Print, please, the line that contains "- length of hospital stay: 63 days" and each line after it to the end of the entries, unchanged and with nothing else.

____ Data for this exercise

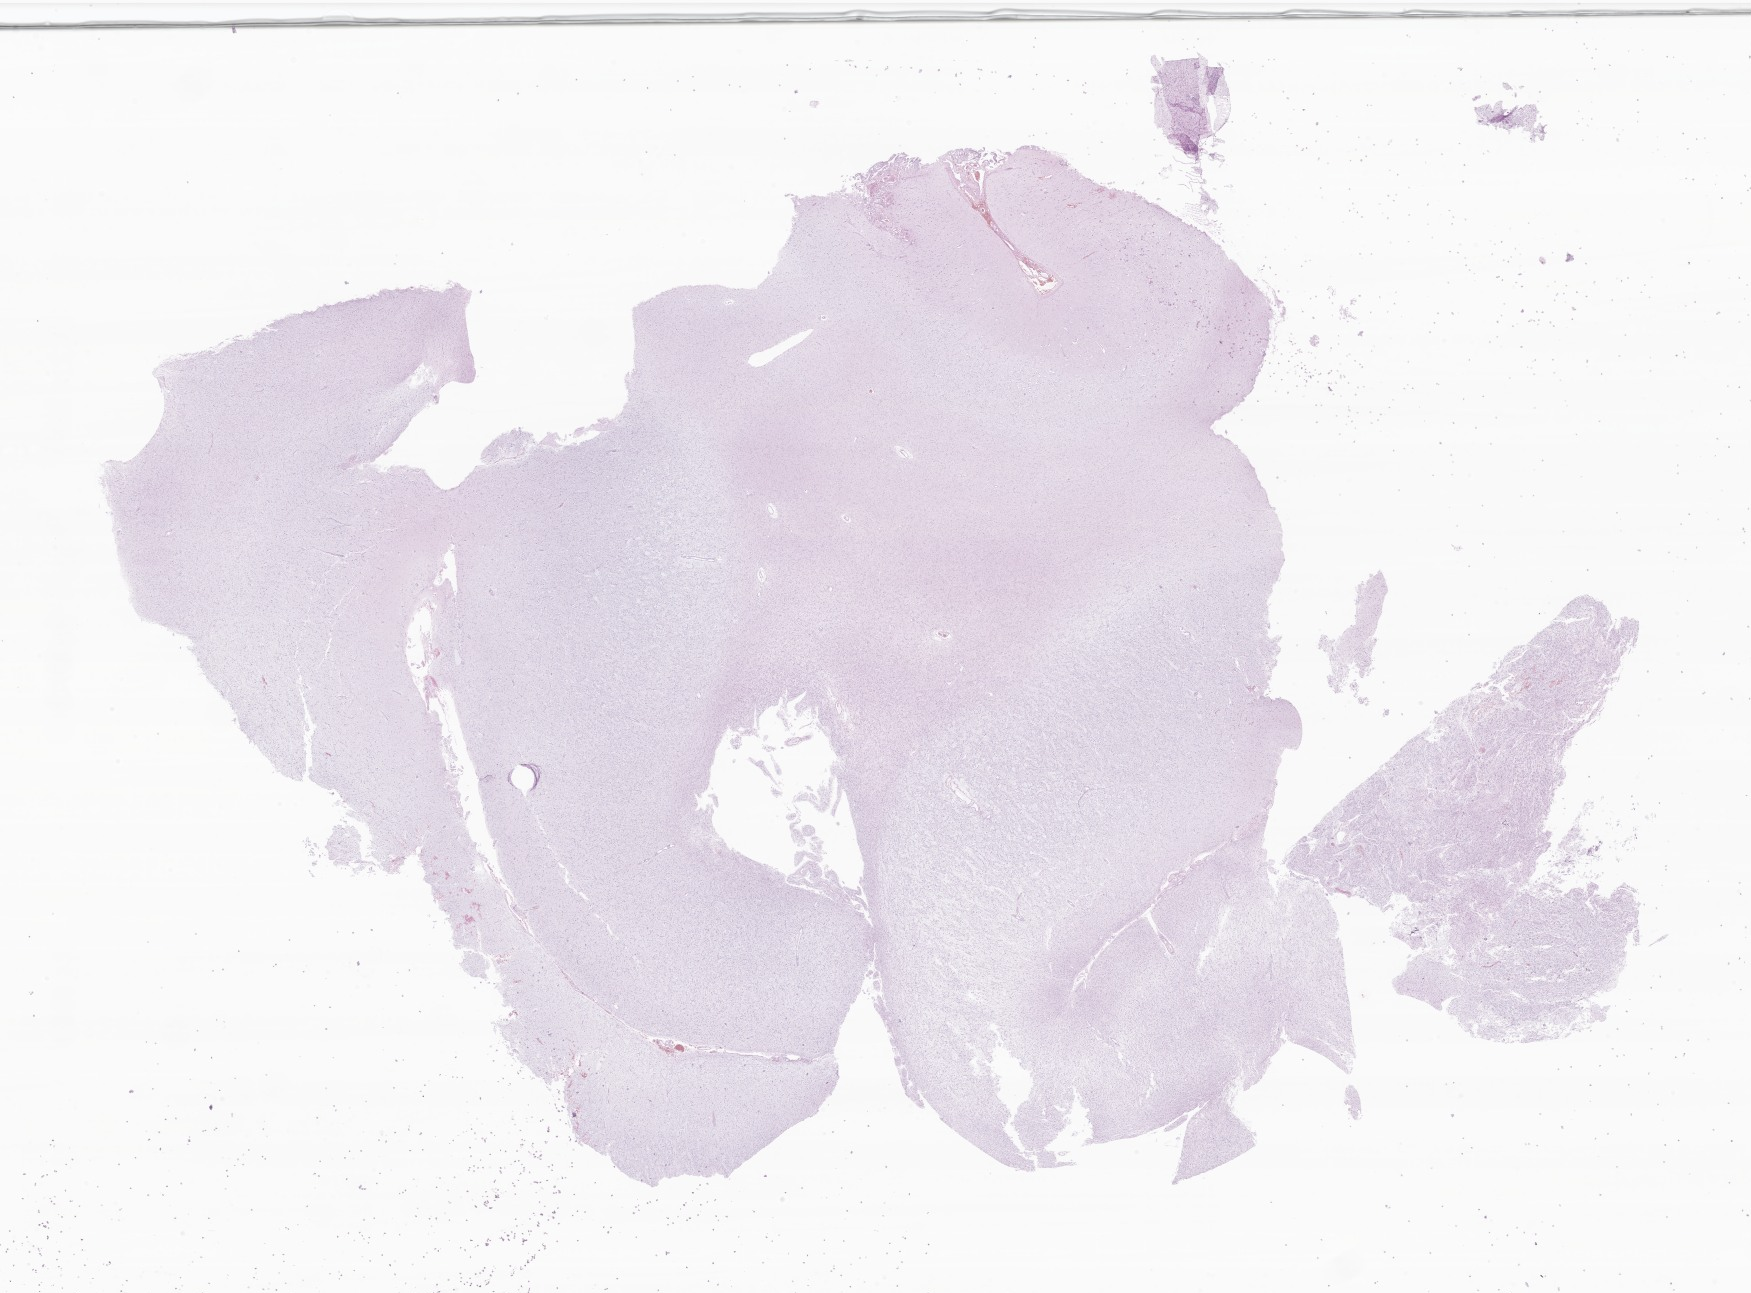
Whole-slide image, H&E stain of tumor tissue from the frontal lobe, a low-resolution overview of the entire scanned area, about 29.5 x 21.8 mm, FFPE section. Female patient, age 64 months (5 years 4 months).
- diagnosis: Dysembryoplastic neuroepithelial tumor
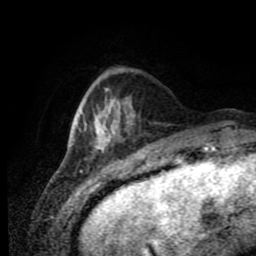
Breast MRI (dynamic contrast-enhanced), one axial slice; slice 22 of 80 in the series (ordered by position); cropped to one breast; dynamic contrast-enhanced series, time point 2 of 11 at this slice position (early post-contrast); 1.5 T; TE 4.2 ms, TR 7 ms; 256 × 256 image matrix, field of view 170 × 170 mm. Female patient.
Outlined on this slice (semi-automatic segmentation, software-assisted and operator-edited):
- enhancing-tissue mask used for the functional tumour volume (all voxels passing the contrast-enhancement thresholds inside the analysis volume; usually the tumour): bounding box [x1, y1, x2, y2] px = [77, 106, 128, 153]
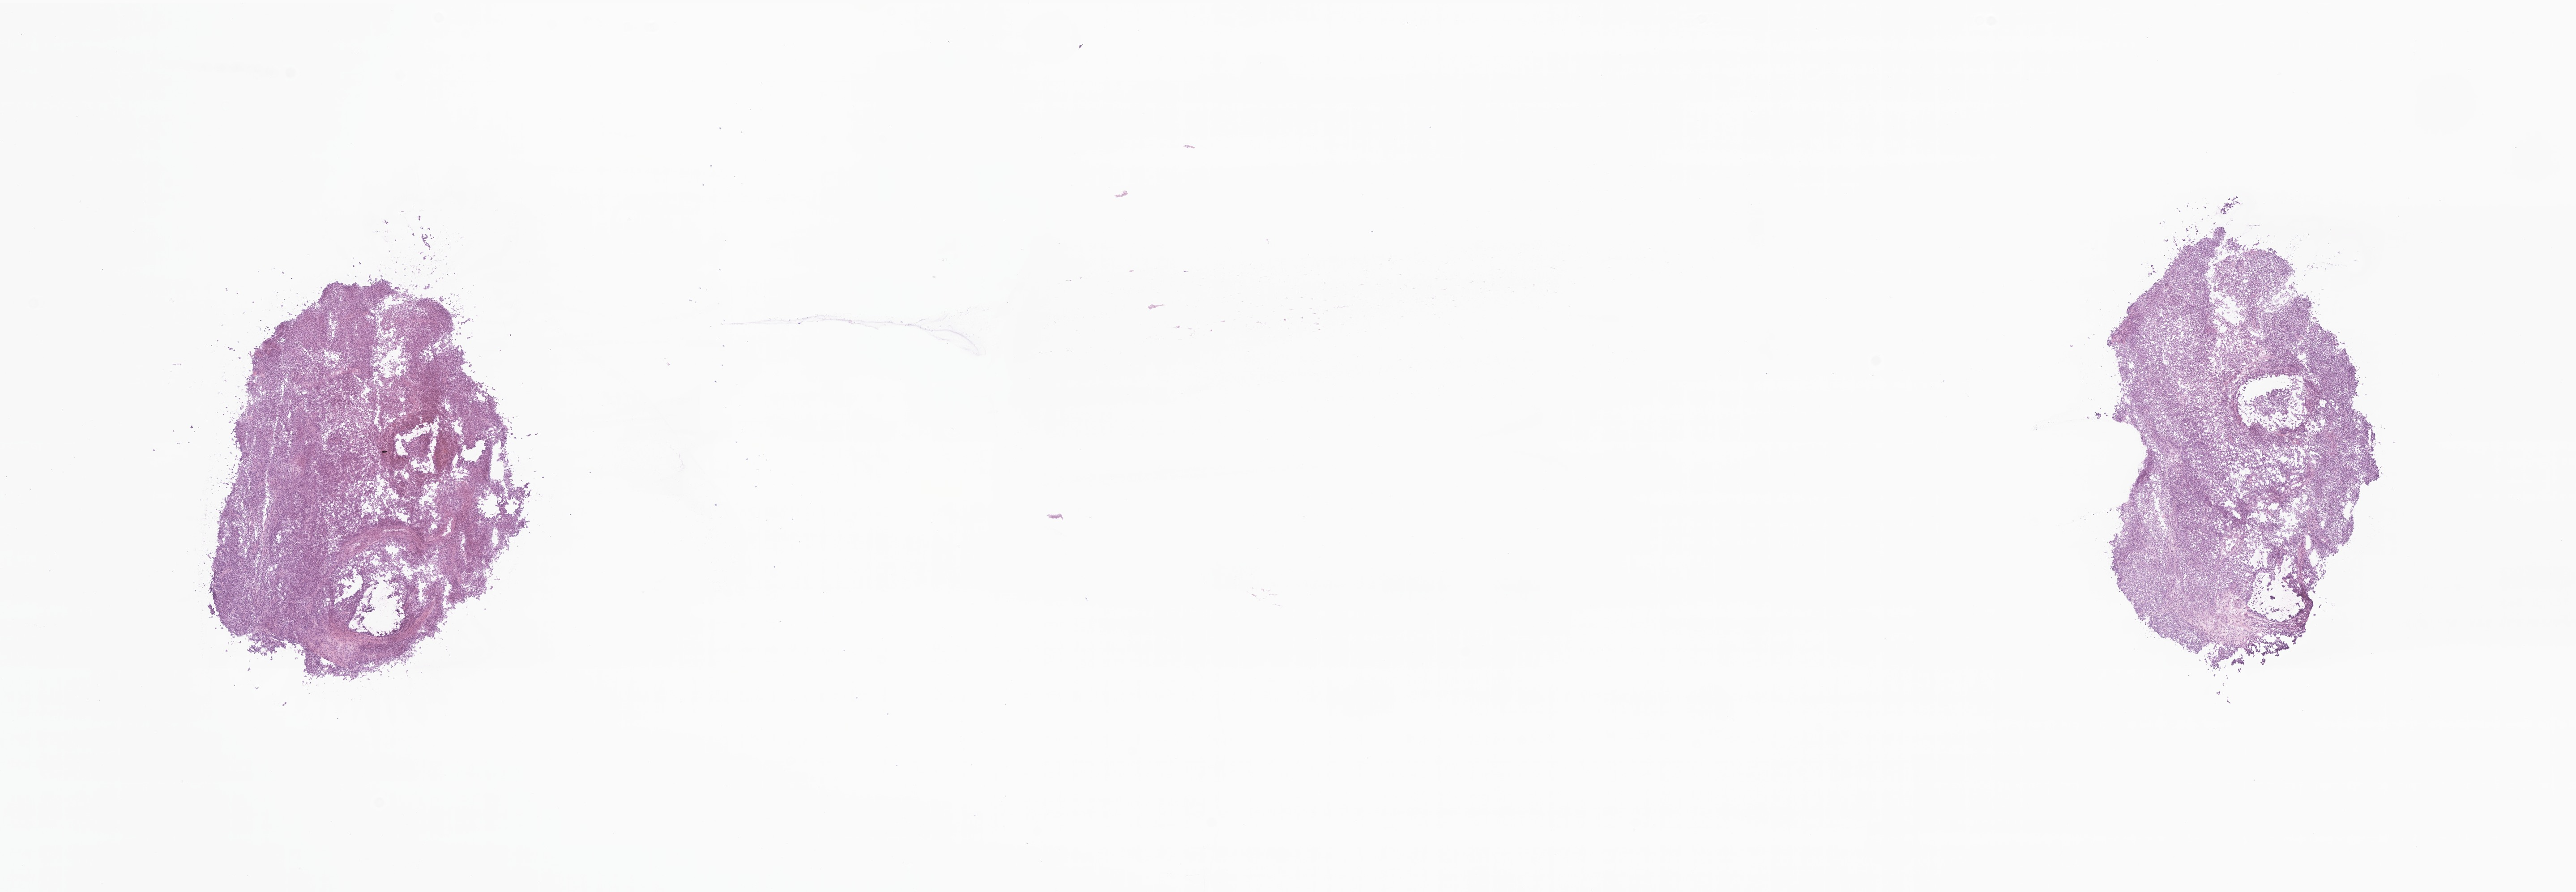
Digitized haematoxylin and eosin-stained section of tumor tissue from the brain, a low-resolution overview of the entire scanned area, about 24.3 x 8.4 mm, frozen section. Female patient, age 403 days (about 1.1 years).
Diagnosis: Neoplasm, uncertain whether benign or malignant.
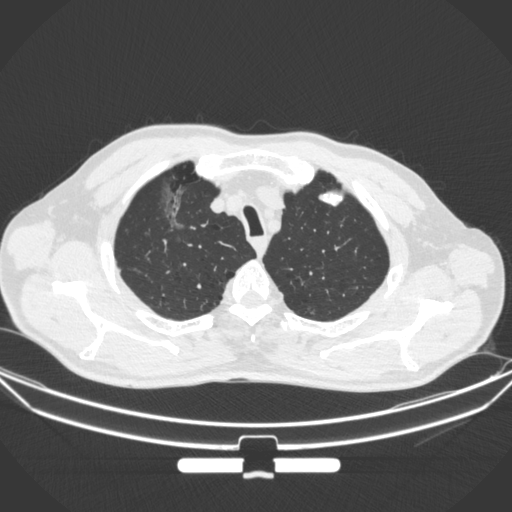
Chest CT, one axial slice. Position 292 of 355 along the scan axis. 120 kVp. Lung window (W 1500 / L -600 HU). 1 mm slice thickness. 512 × 512 image matrix. Male patient, age 67 years. From the clinical record (not read from this slice): clinical TNM (as recorded): T1c N0 M0.
Outlined on this slice (bounding box drawn by a radiologist):
- lung tumour (recorded histology: adenocarcinoma): bounding box <152,177,190,230> (left, top, right, bottom; pixels)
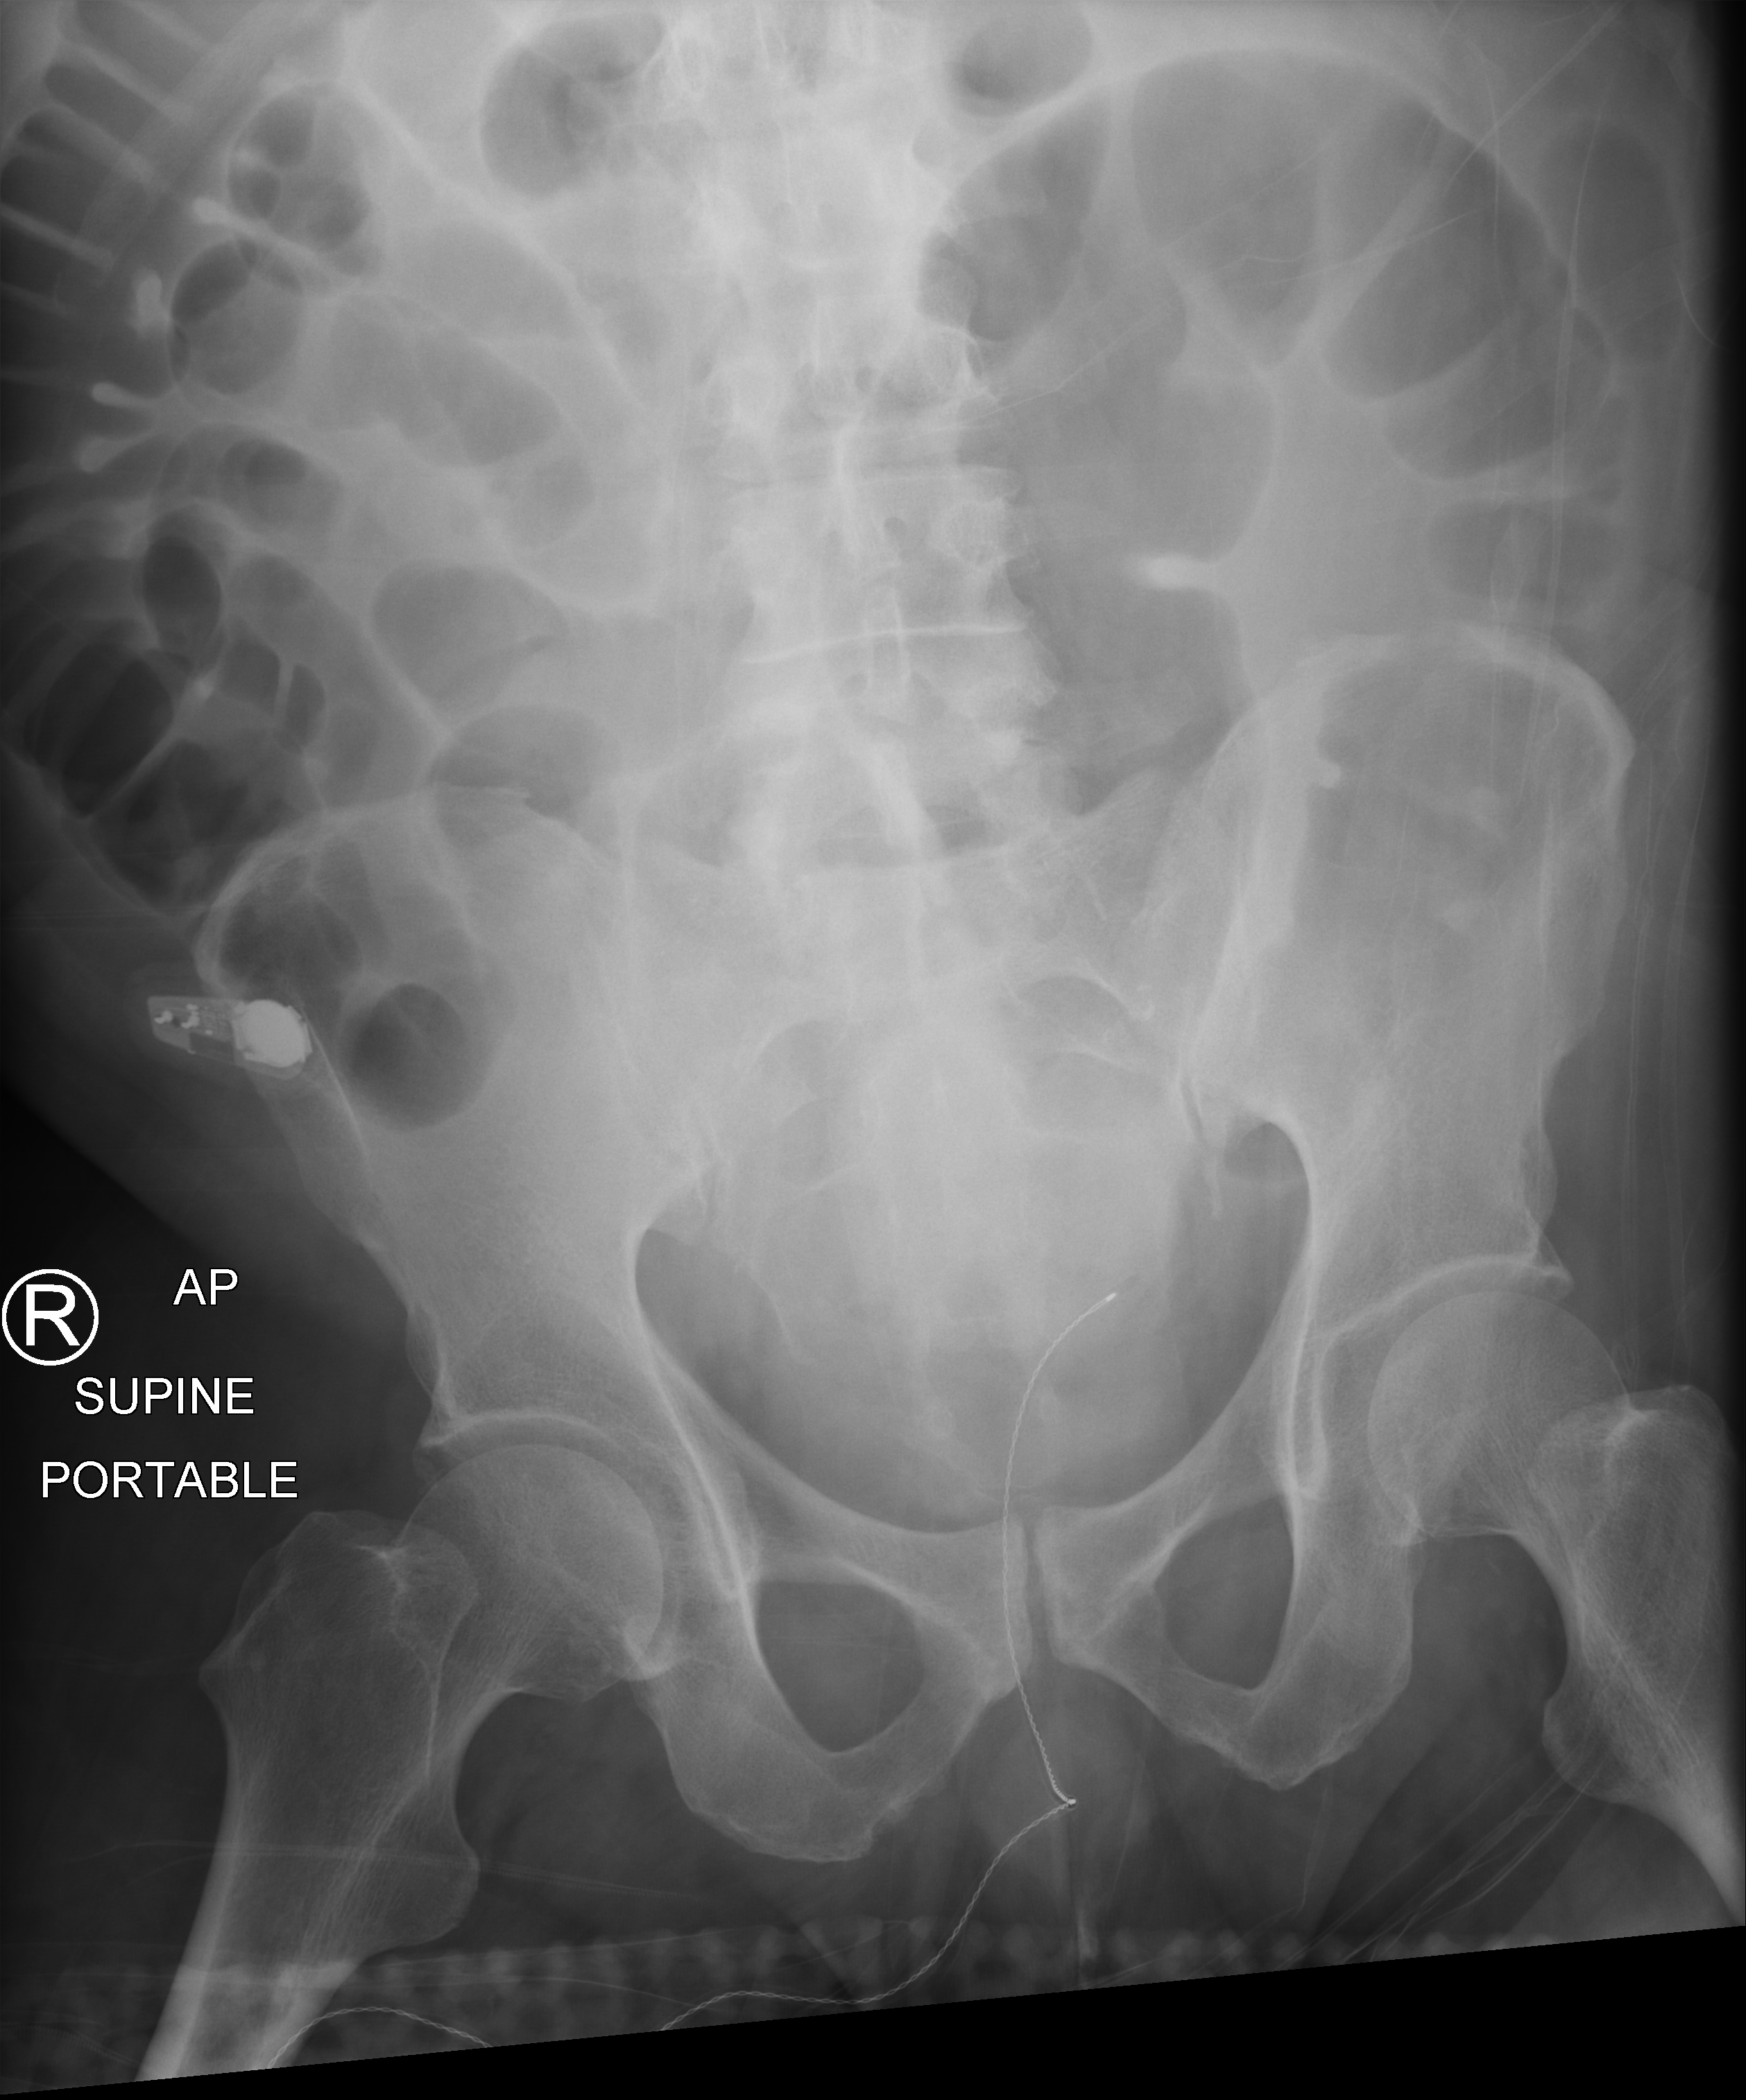
Portable abdomen radiograph; anteroposterior (AP) projection. Patient hospitalised with COVID-19; male, aged 18–59 years.
Admission-level facts for this patient (not findings on this image; timing relative to this image not recorded):
- mechanically ventilated during this hospital stay: yes
- length of hospital stay: 63 days
- chronic kidney disease (admission record): no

________

• Task response:
- length of hospital stay: 63 days
- chronic kidney disease (admission record): no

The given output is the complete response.